L’affaire aurait pu s’arrêter là. Mais des années plus tard, en 2020, l’homme d’affaires libanais a de nouveau attaqué Ammar Abd Rabbo. Au mois de février, M. Harfouch a ainsi publié sur les réseaux sociaux des propos diffamatoires à l’égard du journaliste qu’il accuse d’être le photographe officiel du président syrien, Bachar el-Assad, et d’avoir exercé sur lui un chantage pour lui extorquer la somme de 25.000 euros. Ammar Abd Rabbo a contre-attaqué en lui intentant un nouveau procès, mais l’audience qui était prévue dans le cadre de cette affaire n’a pas eu lieu en raison d’un "vice de forme". Celui-ci se rapporte à une mauvaise traduction des propos diffamatoires, ainsi qu’à une mauvaise mise en page de la documentation des supports électroniques sur lesquels M. Harfouch avait attaqué verbalement le journaliste.

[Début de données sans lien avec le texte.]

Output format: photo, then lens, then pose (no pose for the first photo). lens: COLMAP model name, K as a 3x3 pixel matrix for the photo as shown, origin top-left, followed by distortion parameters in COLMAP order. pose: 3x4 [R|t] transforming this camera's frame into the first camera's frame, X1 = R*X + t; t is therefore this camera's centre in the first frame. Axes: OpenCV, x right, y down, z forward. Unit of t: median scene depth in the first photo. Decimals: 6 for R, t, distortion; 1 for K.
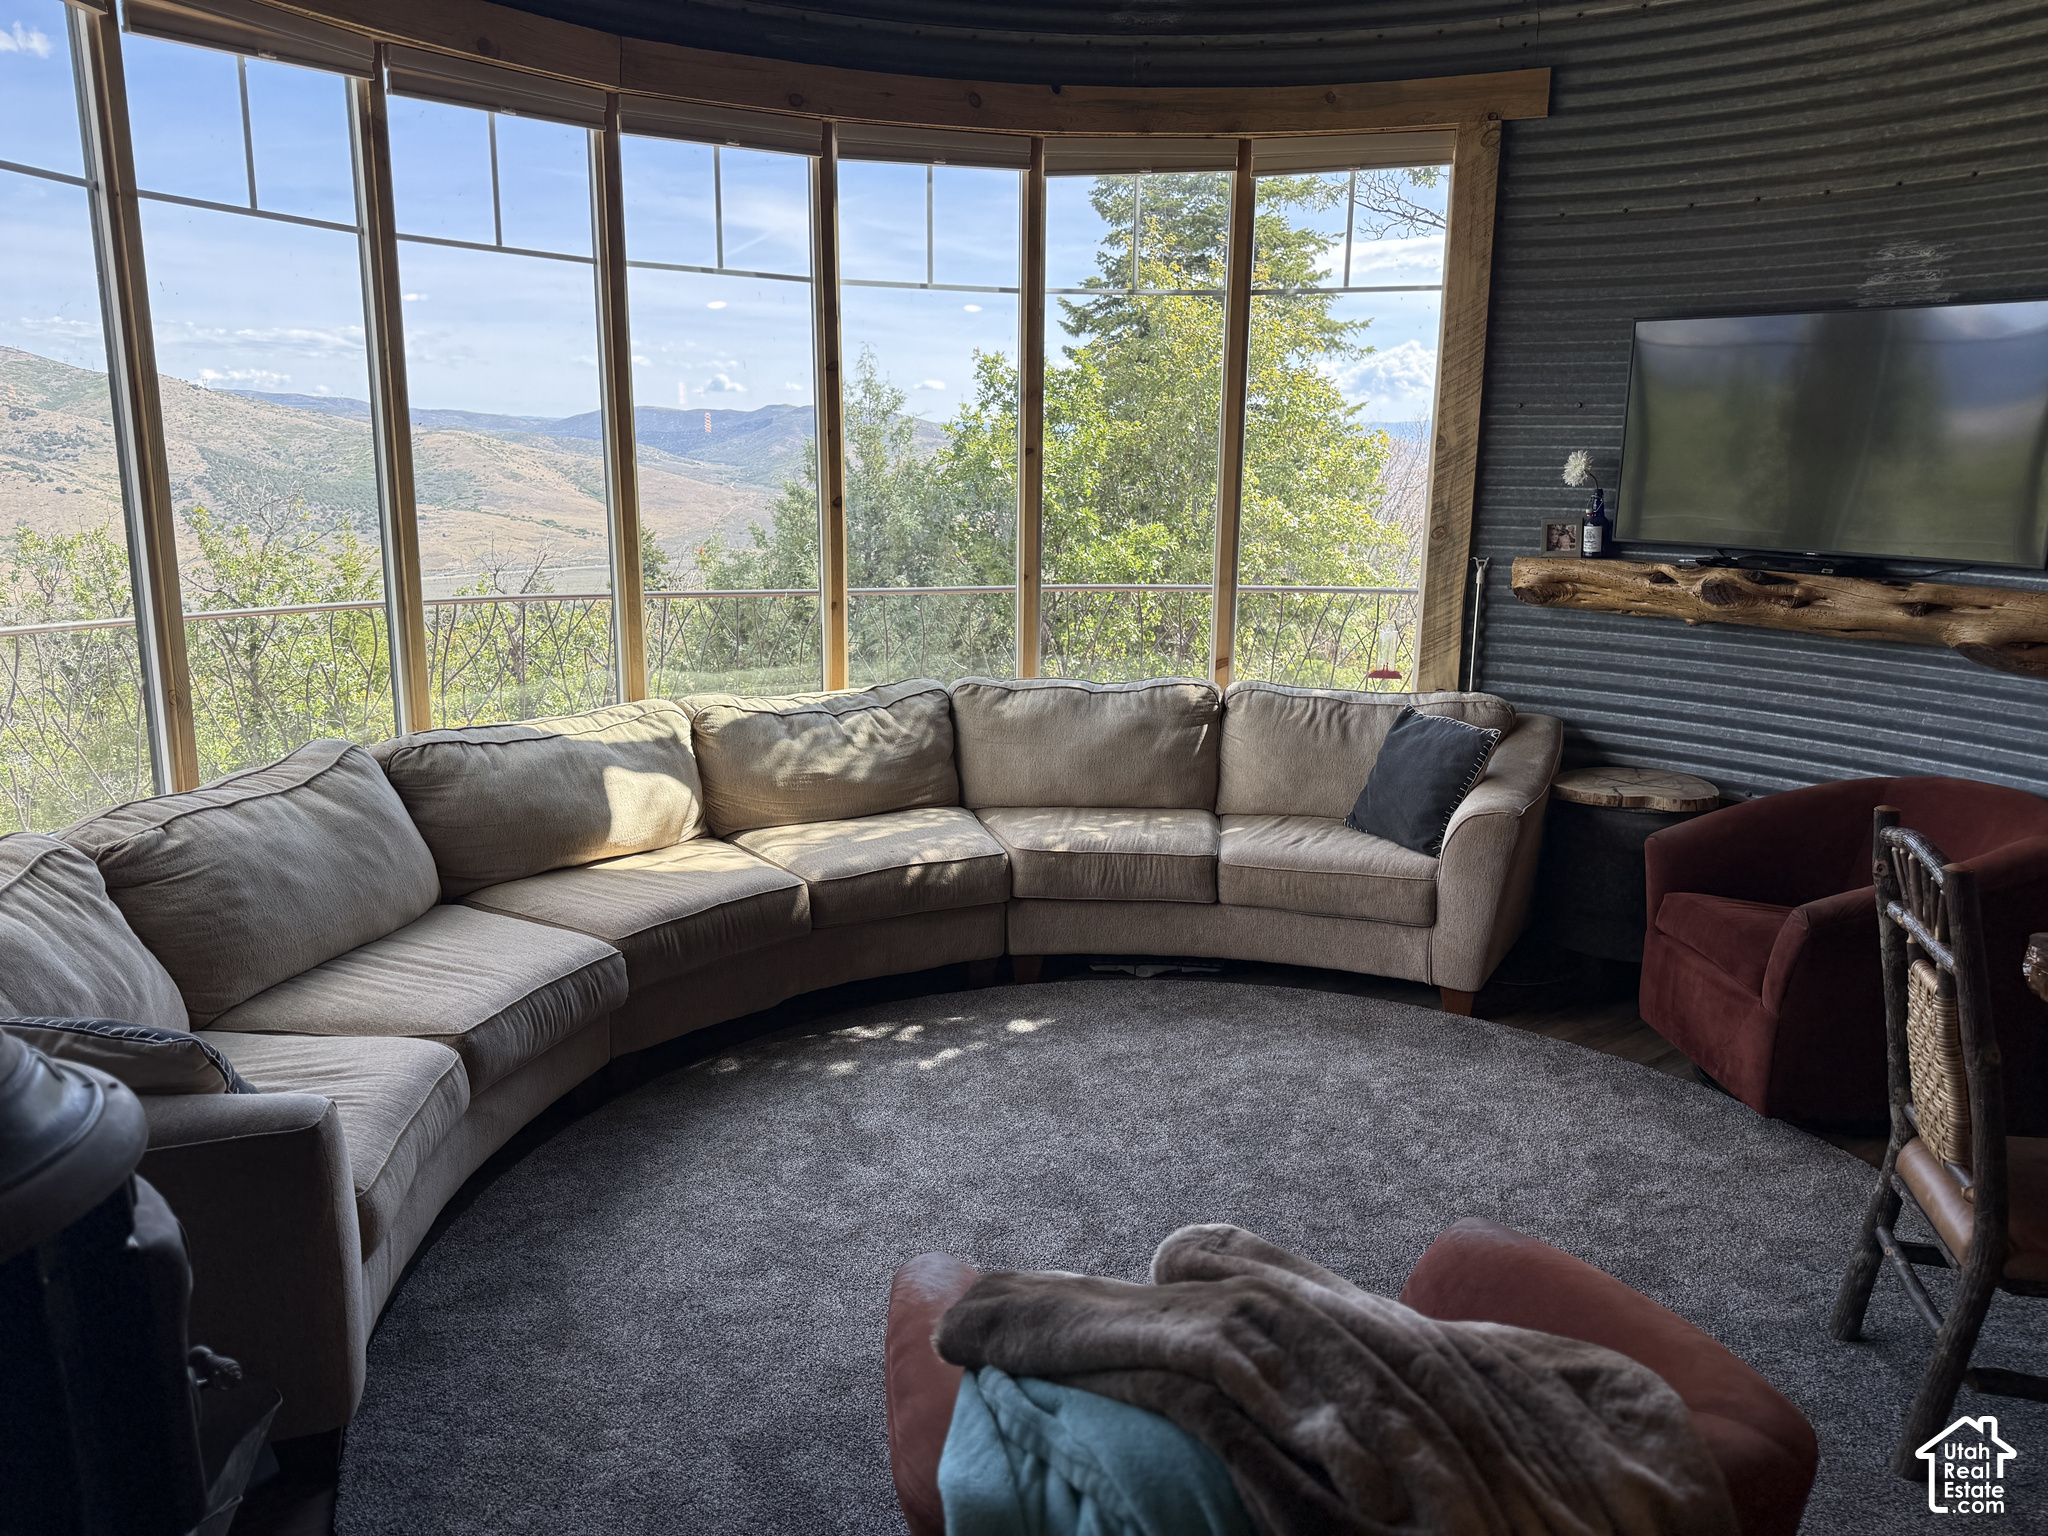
lens RADIAL K [[1457.6, 0, 1023.2], [0, 1457.6, 771.5], [0, 0, 1]] dist [-0.007935, 0.003719]
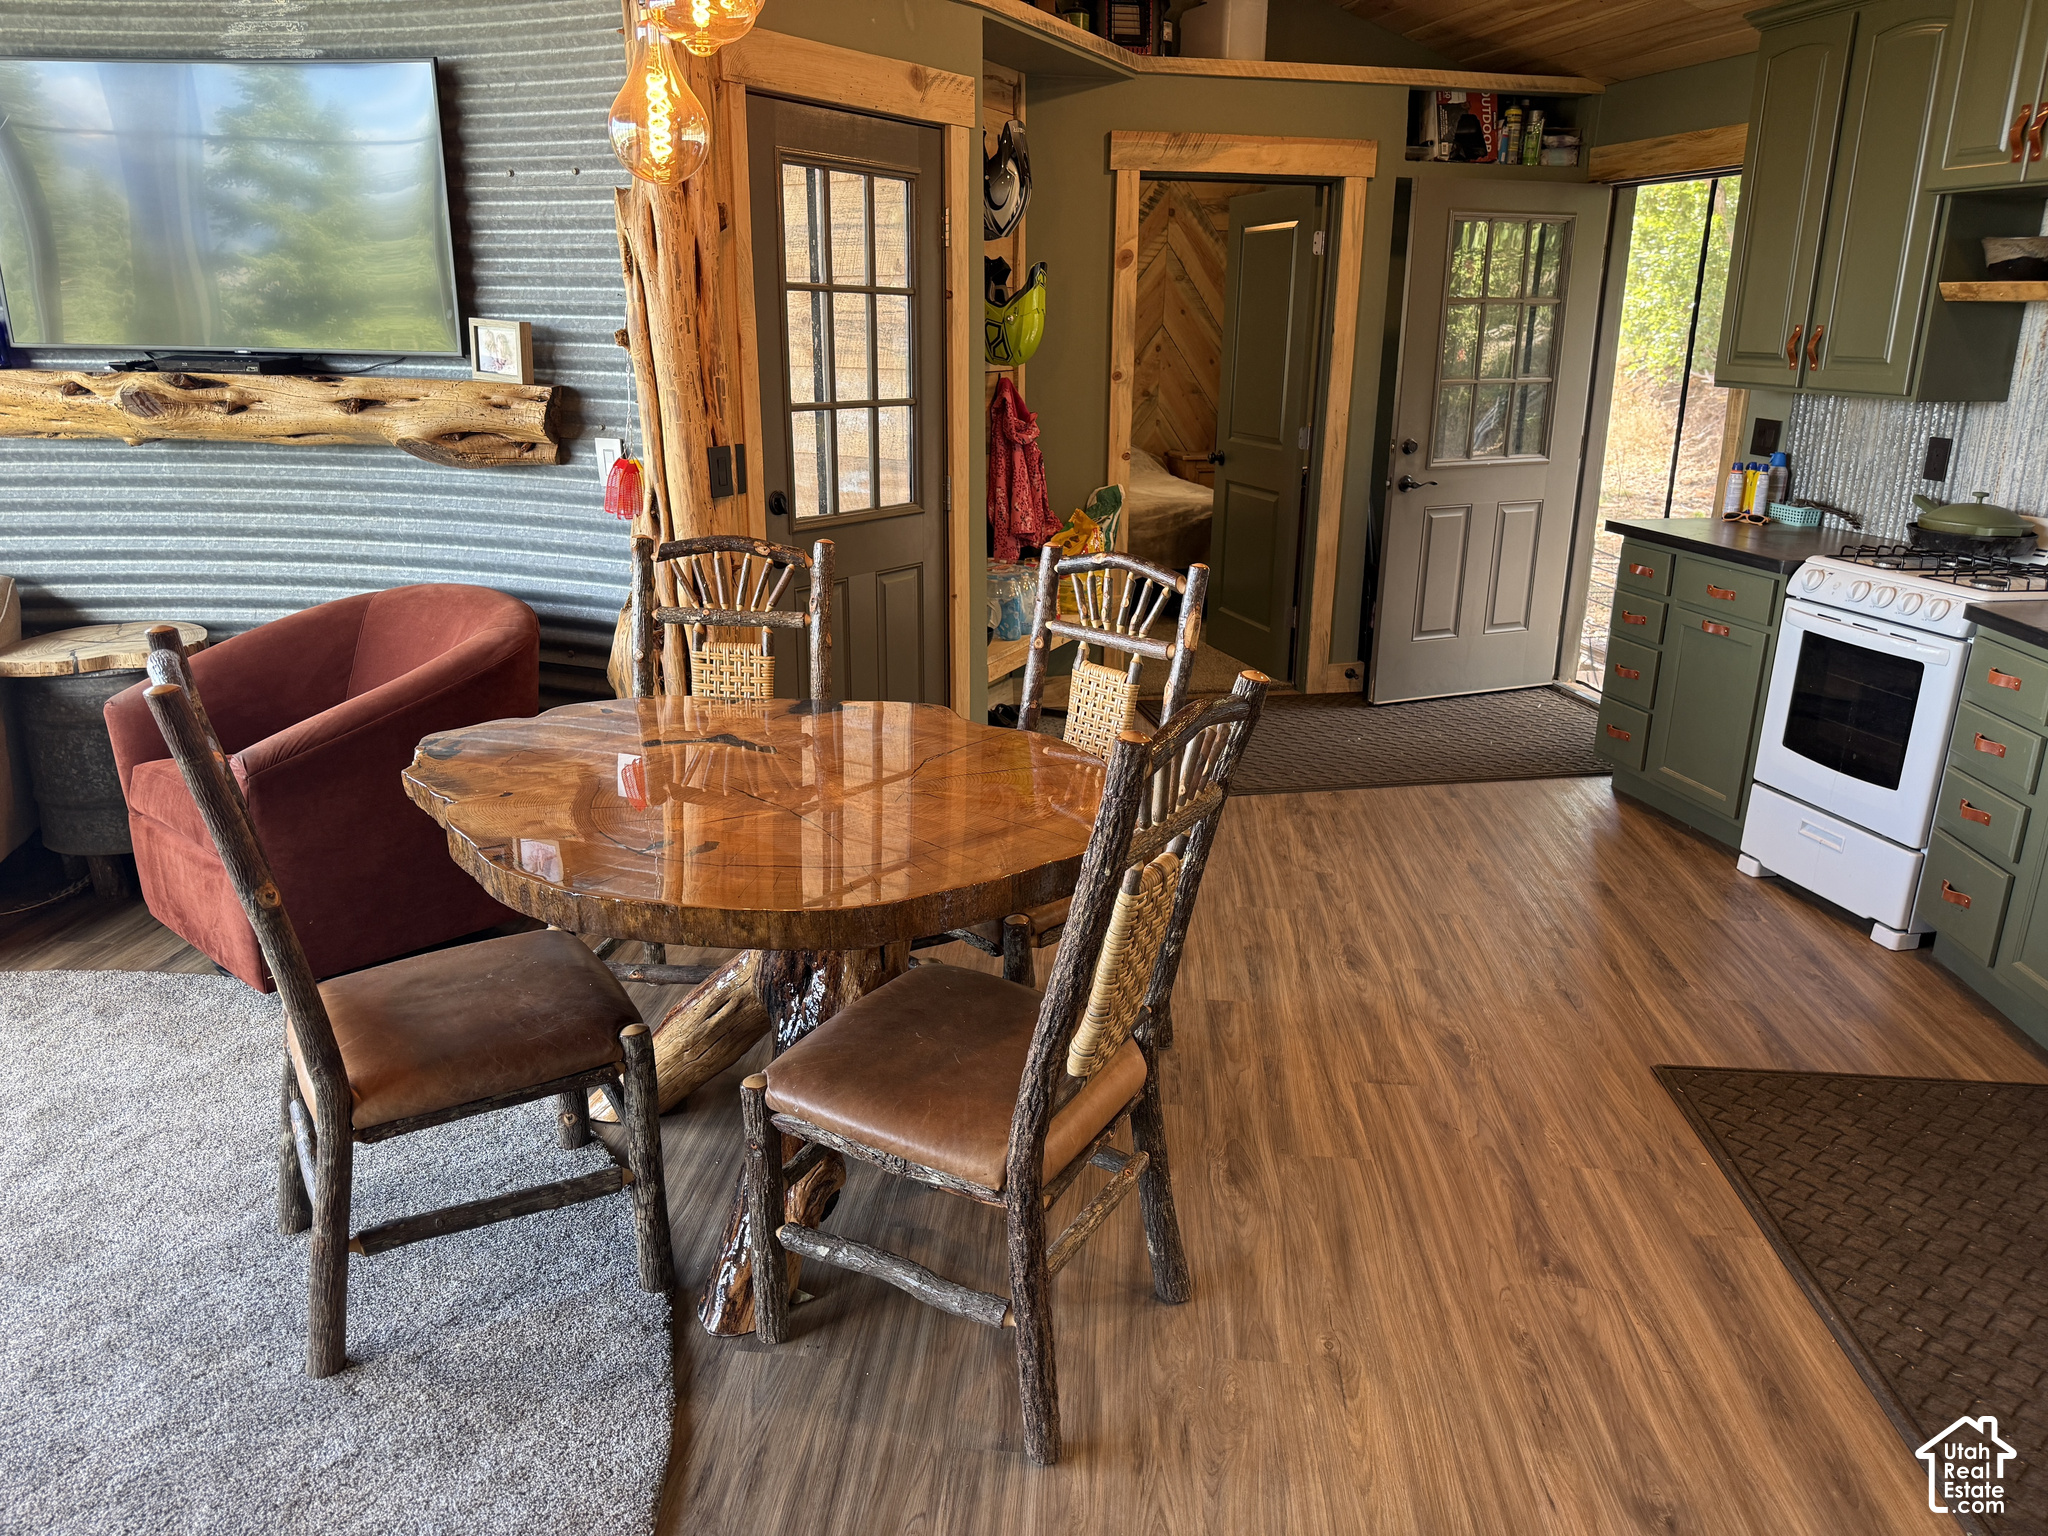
lens RADIAL K [[1457.6, 0, 1022.4], [0, 1457.6, 766.1], [0, 0, 1]] dist [-0.007935, 0.003719]
pose [[0.702309, -0.217299, 0.677896, 0.227156], [0.150807, 0.976074, 0.156642, 0.028711], [-0.695715, -0.007780, 0.718276, 0.040039]]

À cause de ces erreurs, M. Abd Rabbo a préféré se désister de son action en justice pour respecter l’esprit des tribunaux de presse qui demandent à ce que les citations soient parfaitement claires et n’appelant aucune erreur, même minime. Quelques semaines plus tard, l’homme d’affaires libanais est revenu à la charge sur ses comptes Facebook et Twitter pour annoncer "la défaite judiciaire" du journaliste, en omettant toute référence au vice de procédure. Présenté par son détracteur comme un "maître chanteur" ou le "photographe officiel du régime syrien, renié par sa propre famille", Ammar Abd Rabbo a alors intenté une nouvelle action judiciaire, en juillet 2022, contre celui qui était venu au Liban en 2017 comme conseiller politique de Marine Le Pen, et dont les attaches avec des personnalités d’extrême droite, comme le député européen (et défenseur du régime Assad) Thierry Mariani, sont affichées et assumées. Mardi, la justice française a pris connaissance des arguments des avocats des deux hommes. Les magistrats vont délibérer avant de rendre leur jugement fin novembre.